→ WHAT THE TASK REQUIRES
Write out the passage from the text on a St. Paul writer's reading tastes that opens with the words containing "I live and work" and closes with "and everything in-between.".

→ TEXT PROVIDED
I live and work as a freelance writer in St. Paul, Minnesota. I love to read and to explore the Twin Cities arts scene: live music, theater, visual art, dance, comedy, literature, and everything in-between.

I’ve always had eclectic tastes as a reader. Sometimes I’m in the mood for literary fiction, and at other times it’s crime novels or children’s books. I also love graphic novels, poetry, nonfiction, and plays. (I don’t care what anyone says; while going to plays is one of my favorite things to do, reading a play offers its own special pleasures, particularly one with poetic language like Naomi Iizuka’s Polaroid Stories or Nilo Cruz’s Anna in the Tropics.) When it comes to mysteries, I’ve read nearly every book Agatha Christie ever wrote (my favorites are probably Death on the Nile and Endless Night) and I’ve gone pretty deep into the sleek, dark catalogue of Georges Simenon as well. No one can do a rich, heady atmosphere like Raymond Chandler, and Tony Hillerman is one of my new favorites.  Literary fiction and poetry I’ve enjoyed recently include Lesley Nneka Arimah’s What It Means When a Man Falls from the Sky, Ron A. Austin's Avery Colt Is a Snake, a Thief, a Liar, and Sue Owen's My Doomsday Sampler.

→ GIVEN MATERIAL
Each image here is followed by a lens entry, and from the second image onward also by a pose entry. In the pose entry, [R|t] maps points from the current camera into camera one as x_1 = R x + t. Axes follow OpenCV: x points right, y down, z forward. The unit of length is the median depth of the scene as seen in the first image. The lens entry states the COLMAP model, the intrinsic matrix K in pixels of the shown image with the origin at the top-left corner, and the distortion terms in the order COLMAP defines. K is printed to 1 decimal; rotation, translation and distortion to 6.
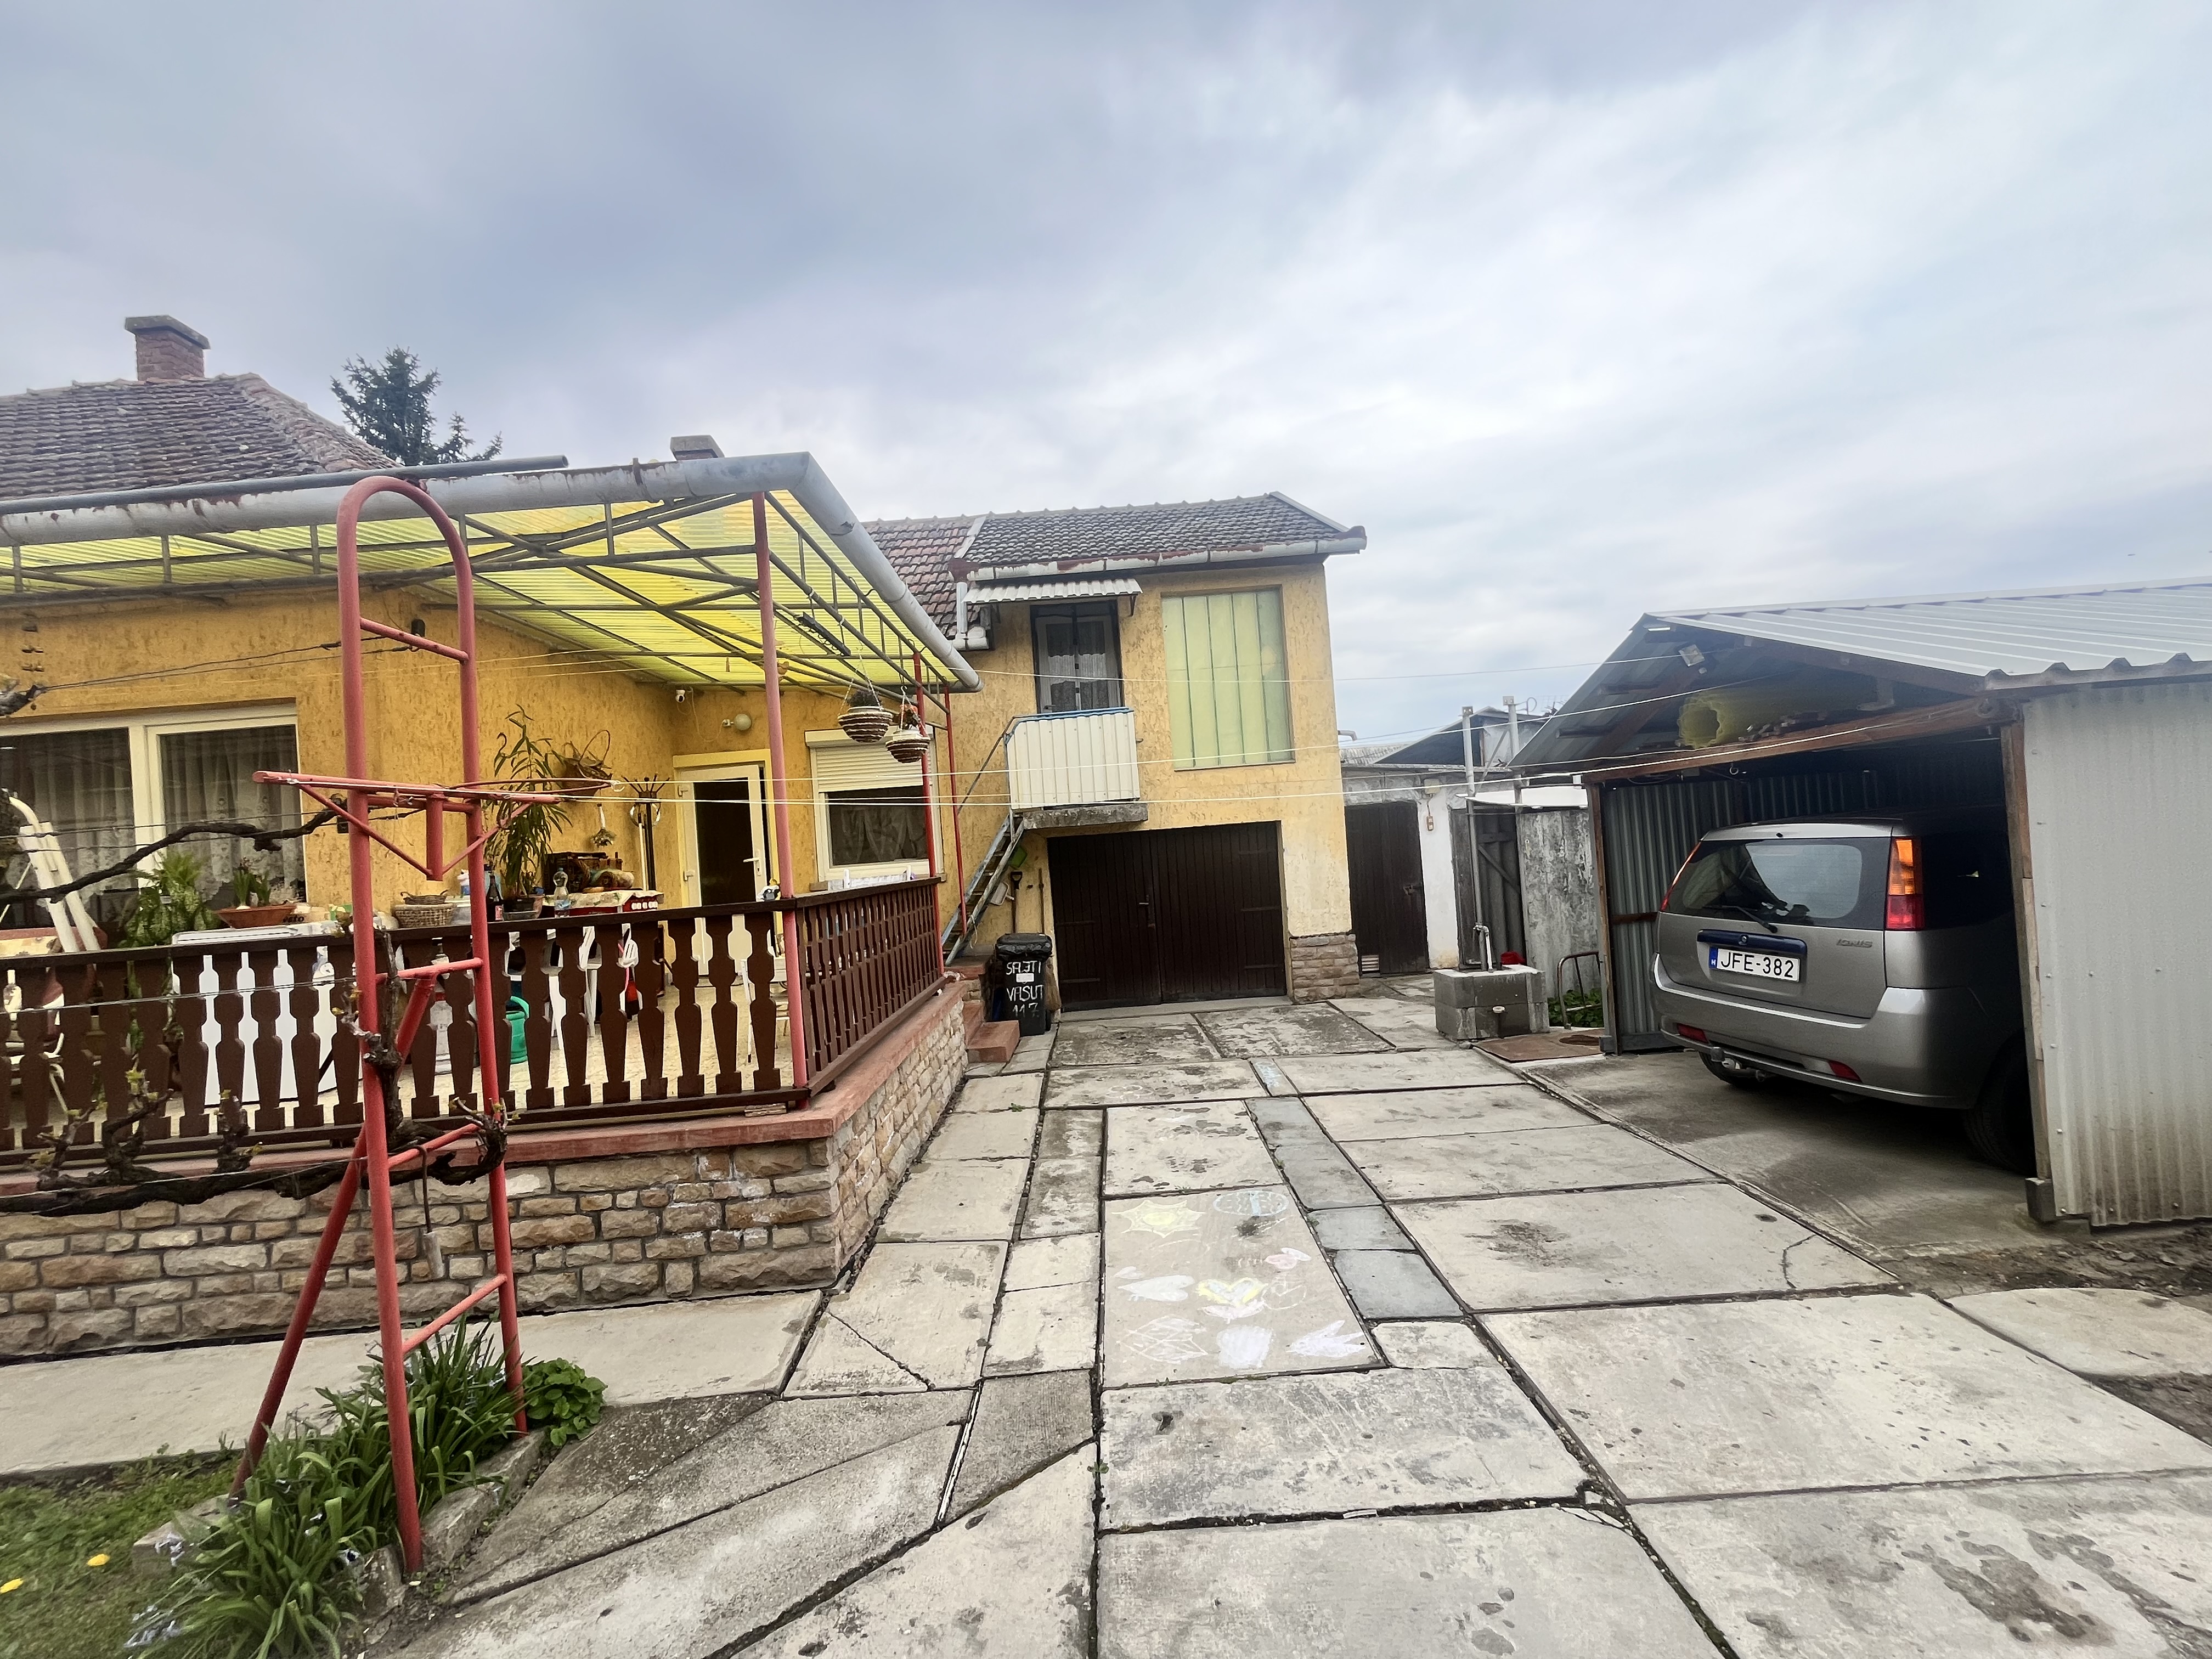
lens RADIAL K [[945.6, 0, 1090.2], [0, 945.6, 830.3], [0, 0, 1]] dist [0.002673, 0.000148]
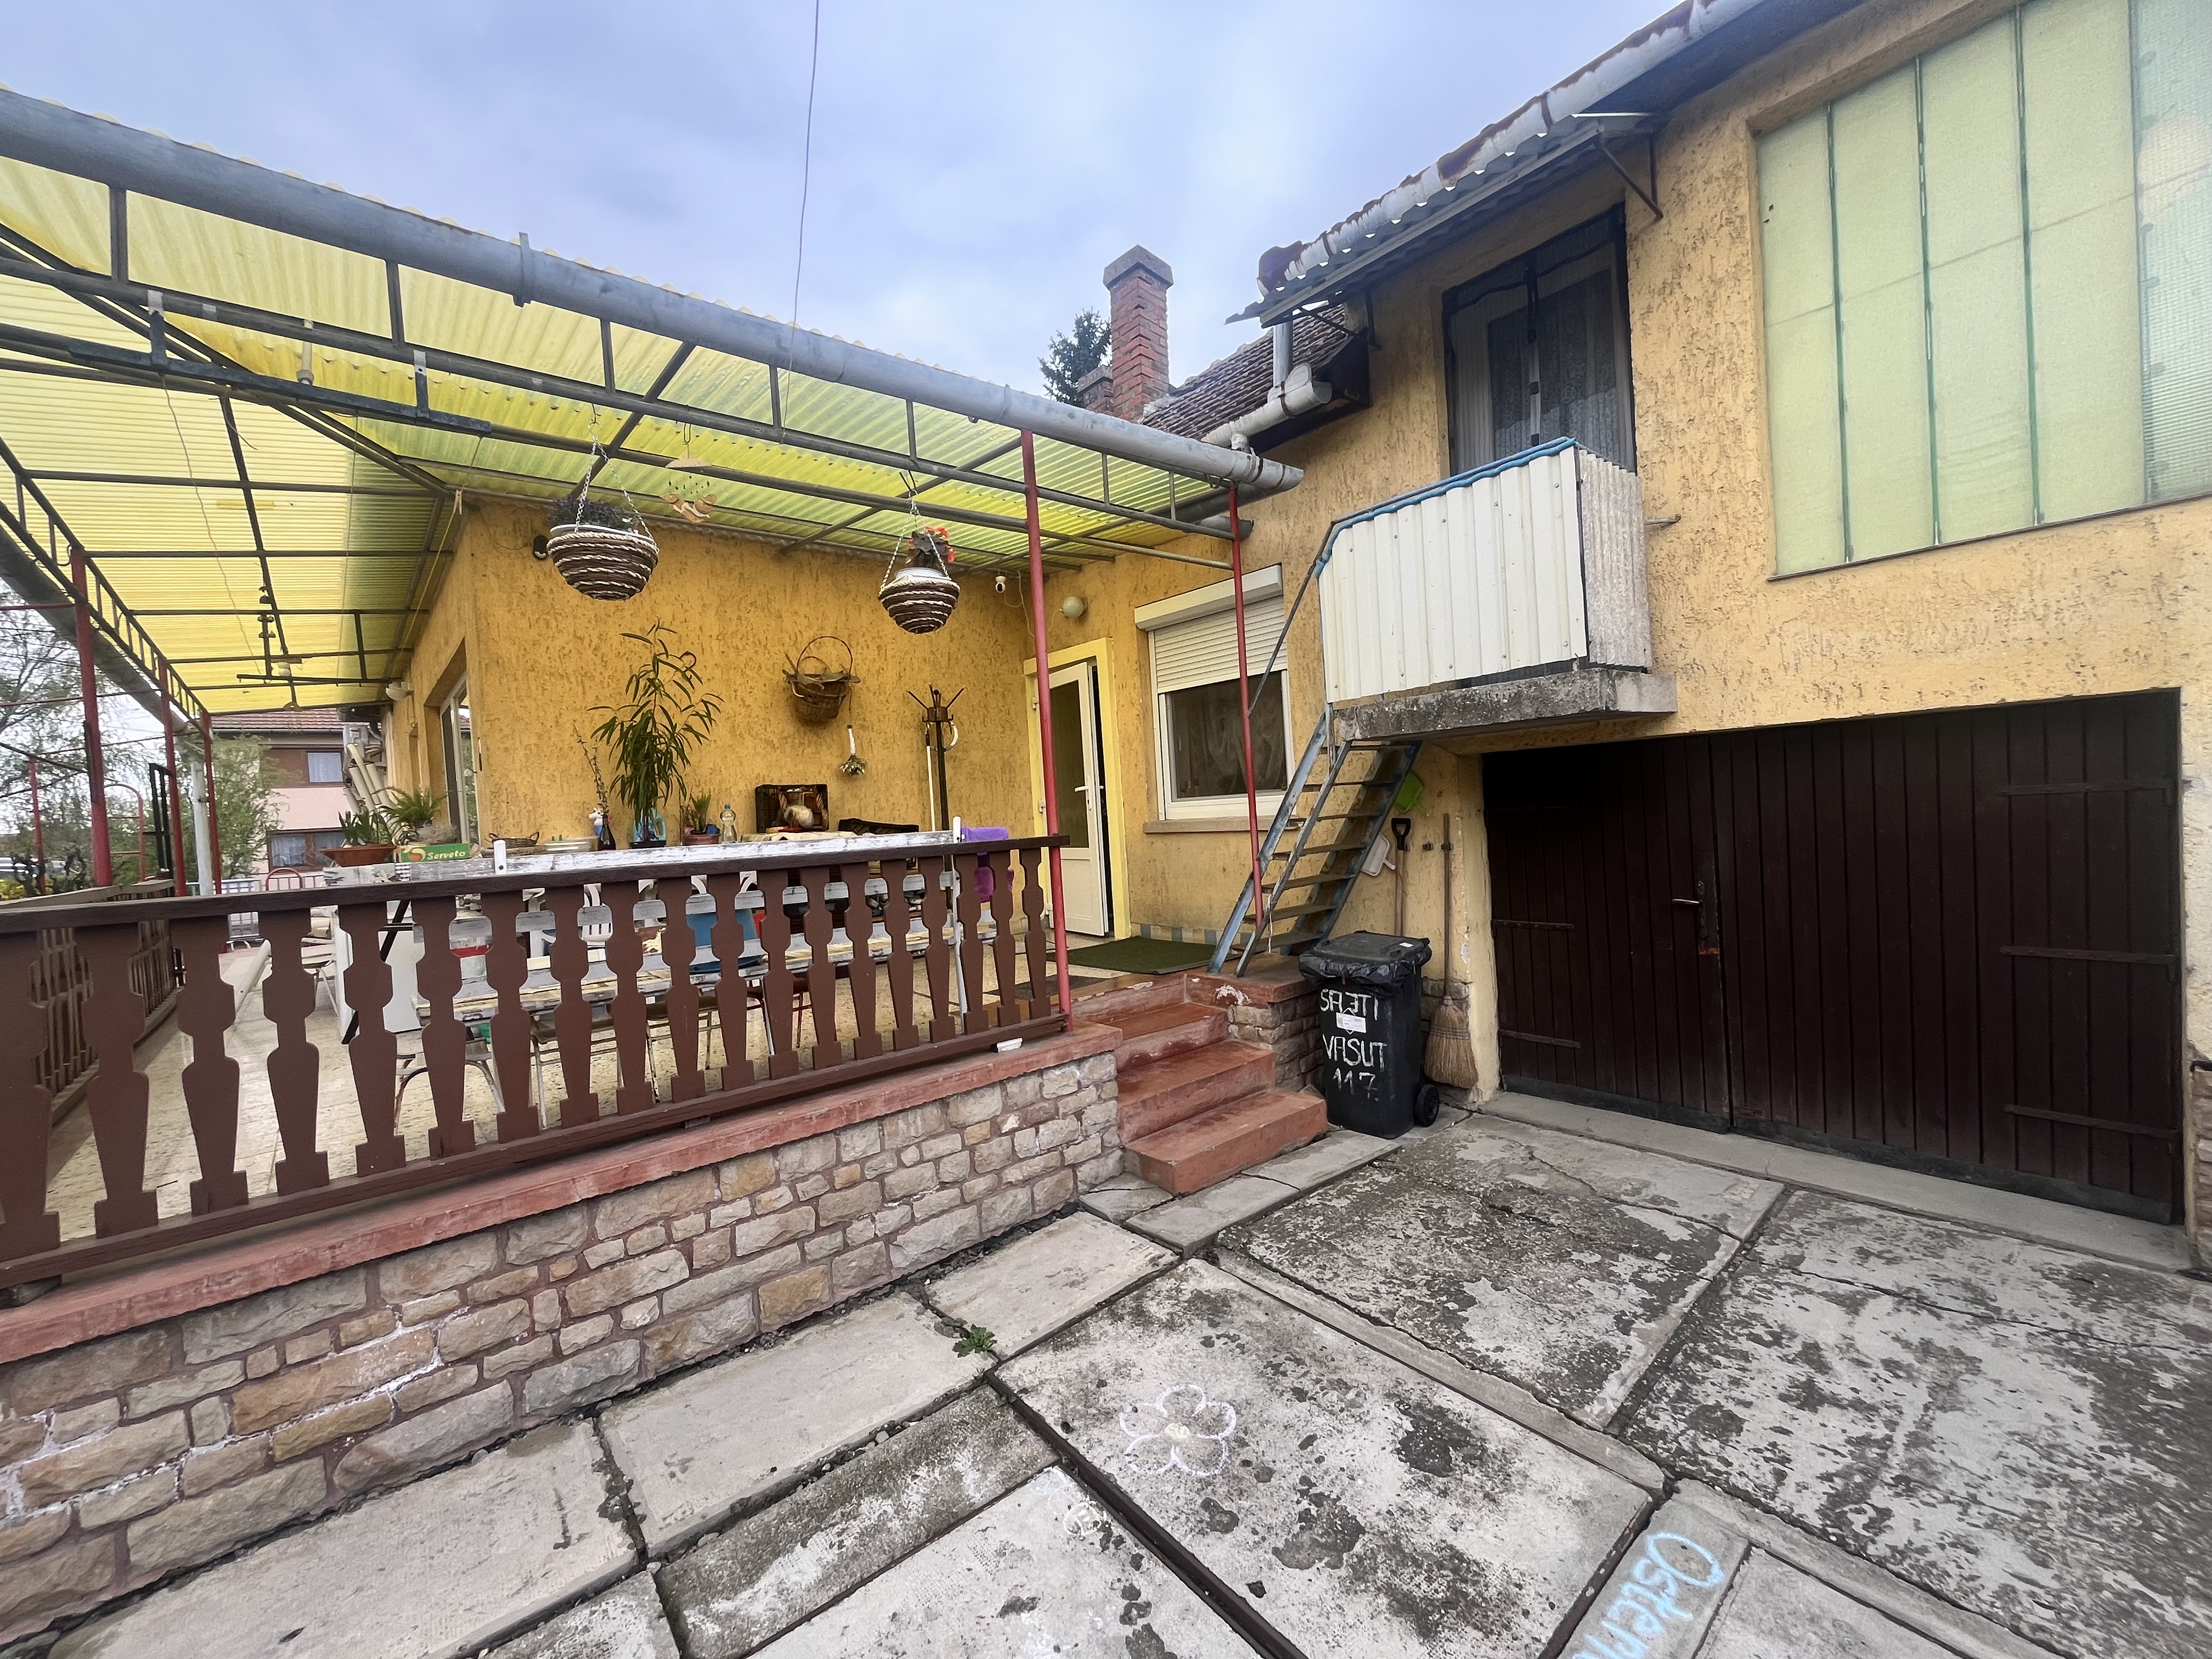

→ RESULT
I live and work as a freelance writer in St. Paul, Minnesota. I love to read and to explore the Twin Cities arts scene: live music, theater, visual art, dance, comedy, literature, and everything in-between.